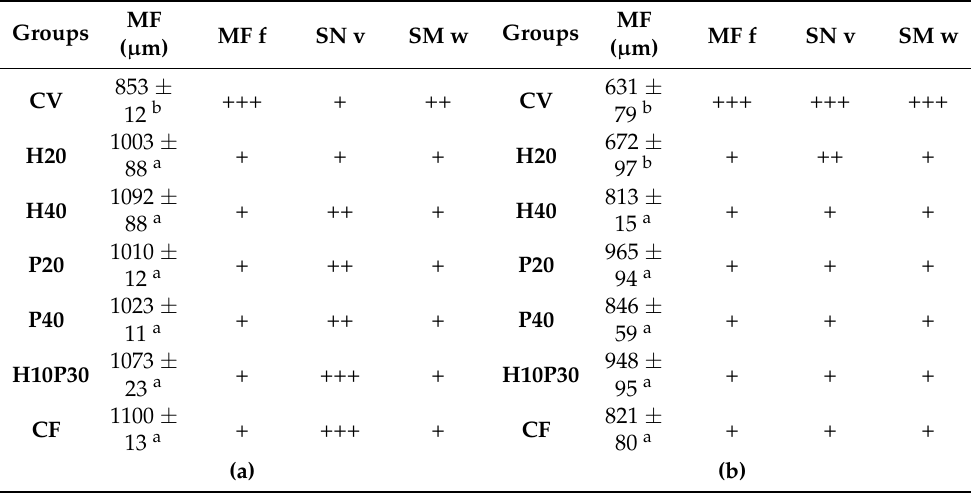
Table 5. Mucosal fold morphometric evaluation and histological index scores in the medium ( a ) and distal intestine ( b ) from fish fed experimental diets.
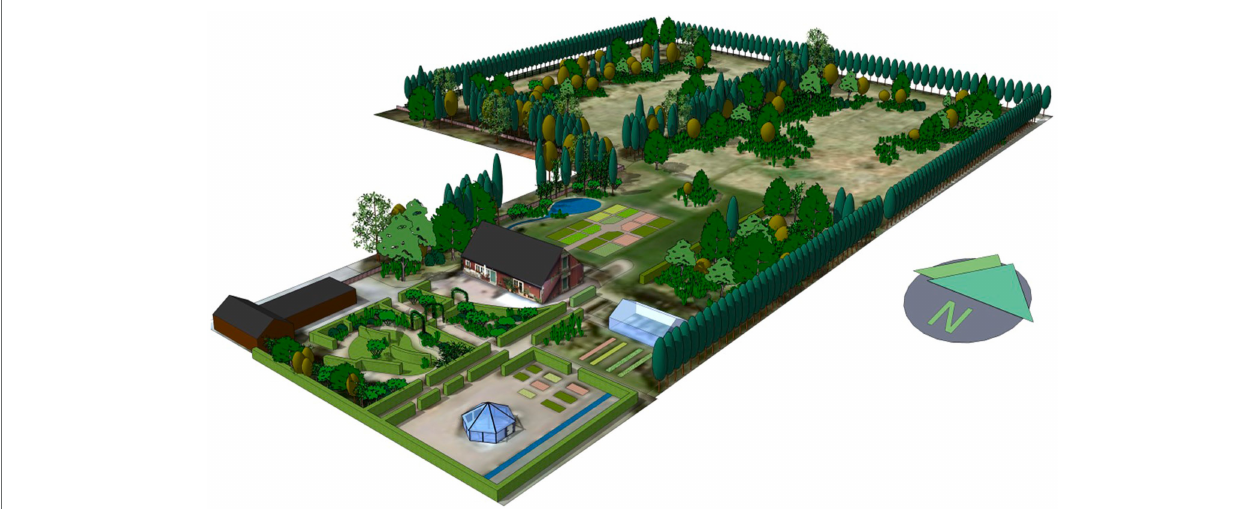
FIGURE 2 | Alnarp Rehabilitation Garden, part of the Swedish University of Agricultural Sciences’ research infrastructure. The garden is approximately two hectares in size and is designed with a number of garden rooms with different designs and contents. Studies of patients in the garden revealed behavioral changes associated with different types of treatments, which may be associated with release or not of oxytocin. The model of the garden is made by Gunnar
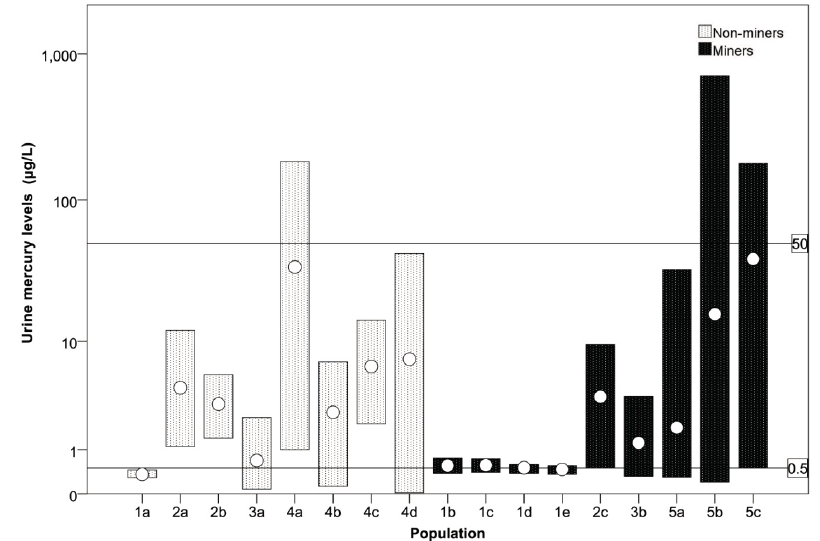
Figure 4. Urinary mercury levels (µg/L) from miners and non-miners across Ghana. For a given population (see key below), the bars represent the measured range while the circles represent the mean. Lines represent the WHO guideline value of 50 μ g/L for occupational exposure [37], and 0.5 μ g/L, the average mercury concentration in urine for the U.S. population [38]. The population numbers refer to various studies as follows.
_ _ _
Task to complete. Where does the word "from" appear in the listing? List each line that holds it.

Output.
Table 5. Mucosal fold morphometric evaluation and histological index scores in the medium ( a ) and distal intestine ( b ) from fish fed experimental diets.
Figure 4. Urinary mercury levels (µg/L) from miners and non-miners across Ghana. For a given population (see key below), the bars represent the measured range while the circles represent the mean. Lines represent the WHO guideline value of 50 μ g/L for occupational exposure [37], and 0.5 μ g/L, the average mercury concentration in urine for the U.S. population [38]. The population numbers refer to various studies as follows.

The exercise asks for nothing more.